Jadi, agar dapat bertahan hidup, hal pertama yang harus dilakukannya adalah meninggalkan saudara perempuannya yang tidak dapat disembuhkan.
Selama dia menggendong gadis yang sakit parah ini, hidupnya tidak akan pernah bisa membaik.
Ini adalah pertama kalinya pemuda itu membawa Shen Yin ke lembaga kesejahteraan.
Setelah menjelaskan situasinya kepada direktur, mereka menyatakan kesediaan mereka untuk menerima gadis ini. Jika kondisi kesehatannya cukup baik, mereka akan memastikan pendidikan wajib dan kehidupan normalnya.
Awalnya dia mengira gadis itu akan menangis ketika pergi.
Namun, di luar dugaan, gadis itu tidak berusaha menahannya, hanya berdiri di jendela lembaga kesejahteraan dan memperhatikannya pergi.
Kemudian, Shen Yin pindah ke sekolah lain. Selama setengah tahun penuh, ia tidak pergi ke lembaga kesejahteraan itu lagi, tetapi fokus mempersiapkan diri untuk ujian masuk perguruan tinggi.
Diperkenalkan oleh guru kelasnya, ia bekerja paruh waktu sebagai guru sitar di sebuah sekolah pelatihan seni pada akhir pekan. Kemudian, entah bagaimana, foto-foto pribadinya diunggah secara daring, menimbulkan sensasi kecil, dan ia ditemukan oleh sebuah agensi model untuk pemotretan majalah.
Dalam waktu setahun, dia cepat memahami aturan bertahan hidup di dunia ini.
Itu uang.
Diperkenalkan oleh editor majalah, manajemen ekspresi yang sangat baik, sikap alami, dan penambahan bakat khusus membuatnya semakin sukses.
Hal ini memungkinkannya memasuki perusahaan periklanan dan mendapatkan kontrak periklanan pertamanya.
Sebelum lulus SMA, dia melunasi uang sewa rumah gurunya saat SMP.
Dia bahkan menabung cukup uang untuk biaya kuliah.
Kemudian dia teringat gadis yang ditinggalkannya di lembaga kesejahteraan.
Setelah enam bulan, entah mengapa, dia kembali lagi ke lembaga kesejahteraan itu. Gadis itu masih duduk di dekat jendela yang sama tempat mereka berpisah. Begitu dia masuk, beberapa anak di lembaga kesejahteraan itu mengenalinya: "Apakah kau saudara laki-laki Shen Yin?"
Pemuda itu mengerutkan kening, “Bagaimana kau tahu?”
Anak itu berlari ke dalam ruangan dan mengeluarkan sebuah majalah tua, lalu membalik halamannya, “Dia mengatakan orang ini adalah saudaranya. Benarkah itu, atau dia berbohong?”

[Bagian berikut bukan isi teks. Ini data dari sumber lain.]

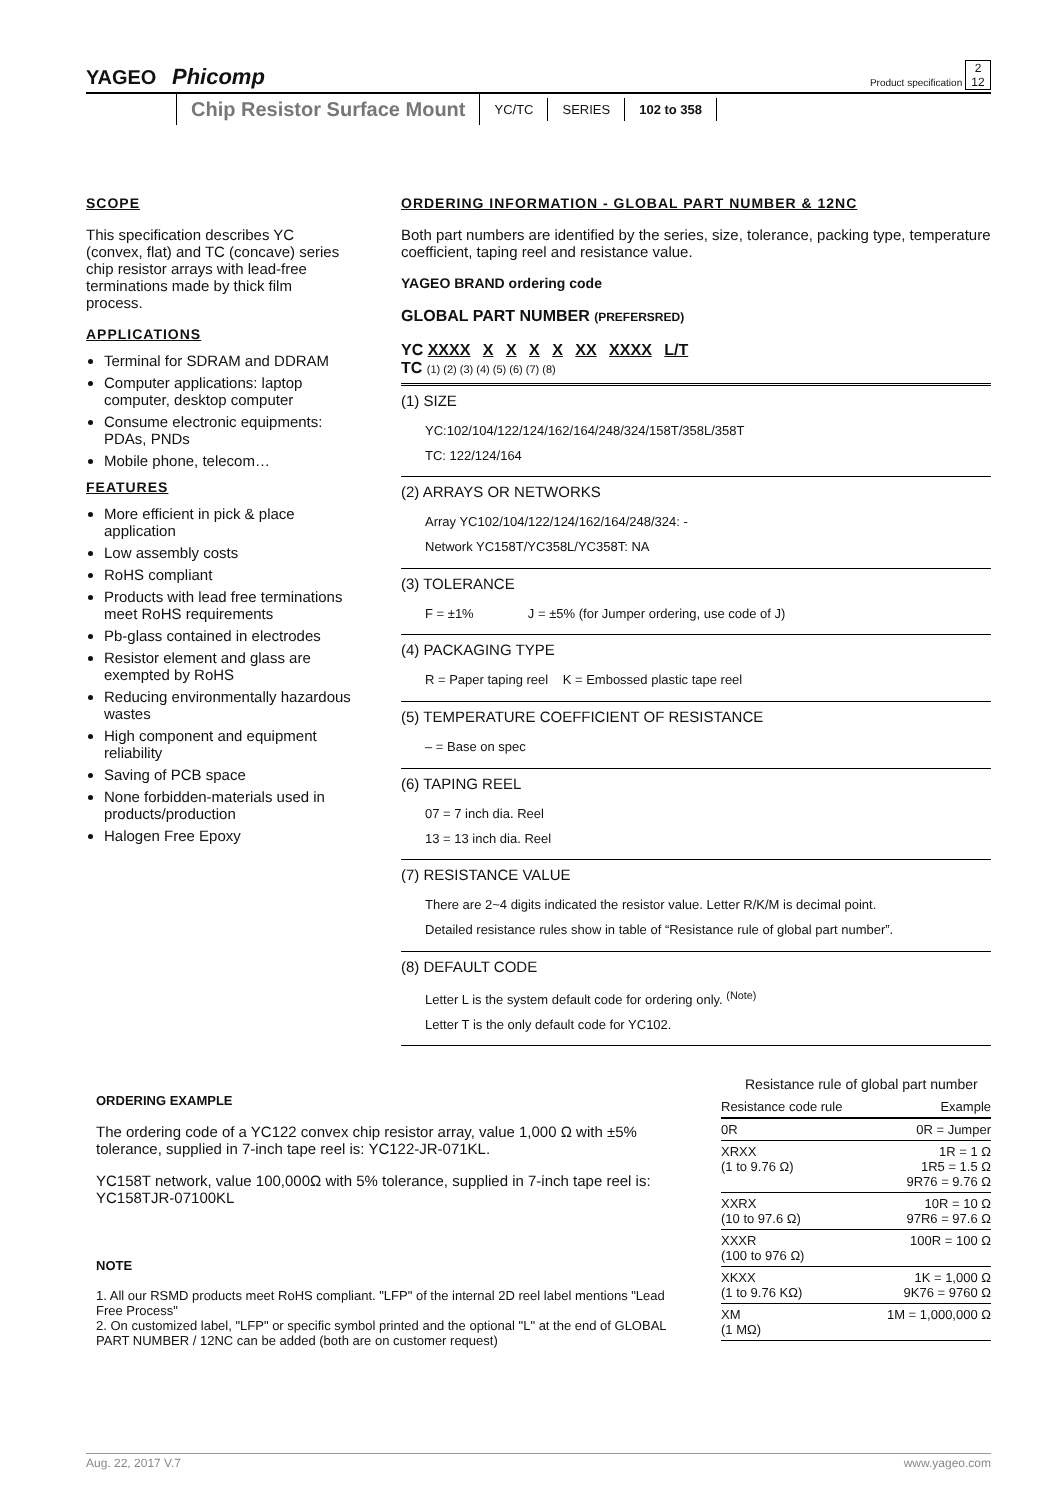YAGEO Phicomp
Product specification 2
12
Chip Resistor Surface Mount YC/TC SERIES 102 to 358
SCOPE
This specification describes YC (convex, flat) and TC (concave) series chip resistor arrays with lead-free terminations made by thick film process.
APPLICATIONS
Terminal for SDRAM and DDRAM
Computer applications: laptop computer, desktop computer
Consume electronic equipments: PDAs, PNDs
Mobile phone, telecom…
FEATURES
More efficient in pick & place application
Low assembly costs
RoHS compliant
Products with lead free terminations meet RoHS requirements
Pb-glass contained in electrodes
Resistor element and glass are exempted by RoHS
Reducing environmentally hazardous wastes
High component and equipment reliability
Saving of PCB space
None forbidden-materials used in products/production
Halogen Free Epoxy
ORDERING INFORMATION - GLOBAL PART NUMBER & 12NC
Both part numbers are identified by the series, size, tolerance, packing type, temperature coefficient, taping reel and resistance value.
YAGEO BRAND ordering code
GLOBAL PART NUMBER (PREFERSRED)
YC XXXX X X X X XX XXXX L/T
TC (1) (2) (3) (4) (5) (6) (7) (8)
(1) SIZE
YC:102/104/122/124/162/164/248/324/158T/358L/358T
TC: 122/124/164
(2) ARRAYS OR NETWORKS
Array YC102/104/122/124/162/164/248/324: -
Network YC158T/YC358L/YC358T: NA
(3) TOLERANCE
F = ±1% J = ±5% (for Jumper ordering, use code of J)
(4) PACKAGING TYPE
R = Paper taping reel K = Embossed plastic tape reel
(5) TEMPERATURE COEFFICIENT OF RESISTANCE
– = Base on spec
(6) TAPING REEL
07 = 7 inch dia. Reel
13 = 13 inch dia. Reel
(7) RESISTANCE VALUE
There are 2~4 digits indicated the resistor value. Letter R/K/M is decimal point.
Detailed resistance rules show in table of “Resistance rule of global part number”.
(8) DEFAULT CODE
Letter L is the system default code for ordering only. <sup>(Note)</sup>
Letter T is the only default code for YC102.
ORDERING EXAMPLE
The ordering code of a YC122 convex chip resistor array, value 1,000 Ω with ±5% tolerance, supplied in 7-inch tape reel is: YC122-JR-071KL.
YC158T network, value 100,000Ω with 5% tolerance, supplied in 7-inch tape reel is: YC158TJR-07100KL
NOTE
1. All our RSMD products meet RoHS compliant. "LFP" of the internal 2D reel label mentions "Lead Free Process"
2. On customized label, "LFP" or specific symbol printed and the optional "L" at the end of GLOBAL PART NUMBER / 12NC can be added (both are on customer request)
Resistance rule of global part number
| Resistance code rule | Example |
| --- | --- |
| 0R | 0R = Jumper |
| XRXX (1 to 9.76 Ω) | 1R = 1 Ω 1R5 = 1.5 Ω 9R76 = 9.76 Ω |
| XXRX (10 to 97.6 Ω) | 10R = 10 Ω 97R6 = 97.6 Ω |
| XXXR (100 to 976 Ω) | 100R = 100 Ω |
| XKXX (1 to 9.76 KΩ) | 1K = 1,000 Ω 9K76 = 9760 Ω |
| XM (1 MΩ) | 1M = 1,000,000 Ω |
Aug. 22, 2017 V.7 www.yageo.com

Pemuda itu tidak menjawab.
Melihatnya, gadis itu langsung berlari menuruni tangga namun tetap bersembunyi di balik bayangan di bawah tangga. Sinar matahari menyinari pemuda itu, membuatnya tampak berkilau dan cemerlang.
“Shen Yin, apakah ini saudaramu?”
“Tidak,” gadis itu menyandarkan dirinya ke dinding. “Dia bukan saudaraku.”
“Aku tahu kau berbohong. Pembohong kecil!” Anak-anak di lembaga kesejahteraan itu tertawa terbahak-bahak. “Bagaimana mungkin seseorang yang begitu tampan bisa menjadi saudaramu! Pembohong kecil!”
Ia menatap gadis dalam bayangan itu dengan alis berkerut, berpikir bahwa gadis itu mungkin akan menyalahkannya. Saat ia mendekat, gadis itu mundur beberapa langkah.
“Apakah kau di sini untuk menjemputnya kembali, Tuan Shen?” Direktur lembaga kesejahteraan itu mengangkat kacamatanya dan bertanya dengan serius, “Apakah kau memiliki kemampuan untuk menghidupi anak ini sekarang?”
“Jangan bawa aku pergi.”
Shen Yin tersedak, memegang erat pintu kayu tua bercat hijau itu. “Aku suka di sini.”
Tatapan keras kepala di mata gadis itu membuatnya tertegun.
“Oh?” Dia mendekat, berjongkok untuk menatap matanya. “Apa yang kau suka dari sini?”
“Aku suka semuanya.”
Dia berbohong.
Dia bisa mengetahuinya, namun dia tidak mengungkapkannya.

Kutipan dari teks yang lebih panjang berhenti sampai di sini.